How to Discuss Open Marriage with Your Spouse
- 1). Mention the open marriage of another couple. You can either do it casually or as if you were gossiping (which you are! but we won't tell). If you don't know any couple who does this, invent a rumor about someone from work that your wife doesn't know. Don't go on and on about it, just mention it to gauge your spouse's reaction
- 2). If your spouse seems either dismissive, or antagonistic about the idea of a couple having multiple sexual partners, drop the subject and don't mention it again for a long time. If he or she seems curious, supply more information little by little, day by day, to build up more interest in open marriage.
- 3). Often, one partner's physical condition prevents sex. If you want to discuss open marriage as a way of binging sex back into the marriage, the best way to do so is to talk to a sex therapist or marriage counselor. If the therapist broaches the subject, it may seem less offensive and more reasonable than if a spouse brings it up.
- 4). You can also plant the seeds by watching films or reading books together that contain elements of open marriage.

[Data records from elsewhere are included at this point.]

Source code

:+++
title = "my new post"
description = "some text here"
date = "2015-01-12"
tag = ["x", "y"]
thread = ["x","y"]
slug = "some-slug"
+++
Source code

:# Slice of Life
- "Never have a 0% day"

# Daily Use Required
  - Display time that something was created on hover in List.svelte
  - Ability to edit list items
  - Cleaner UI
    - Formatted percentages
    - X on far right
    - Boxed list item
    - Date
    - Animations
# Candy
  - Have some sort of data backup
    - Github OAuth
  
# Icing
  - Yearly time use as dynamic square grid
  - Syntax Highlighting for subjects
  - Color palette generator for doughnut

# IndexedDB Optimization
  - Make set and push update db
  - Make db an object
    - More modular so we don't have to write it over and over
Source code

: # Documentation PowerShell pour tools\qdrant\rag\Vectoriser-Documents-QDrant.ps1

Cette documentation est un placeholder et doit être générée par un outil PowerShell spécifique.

- 5). It is important to not have extramarital sex before your spouse has agreed to it. Open marriage is not an after-the-fact excuse to justify cheating.
- 6). Keep in mind that not everybody will be open the the idea of sanctioned infidelity, no matter how much cajoling and persuading you might do. Know when to quit having discussions about it. Move on and try to improve the sex life between the two of you if open marriage doesn't fly.
- 7). If you are able to convince your husband or wife to try open marriage, you will need to lay ground rules that both of you are comfortable with.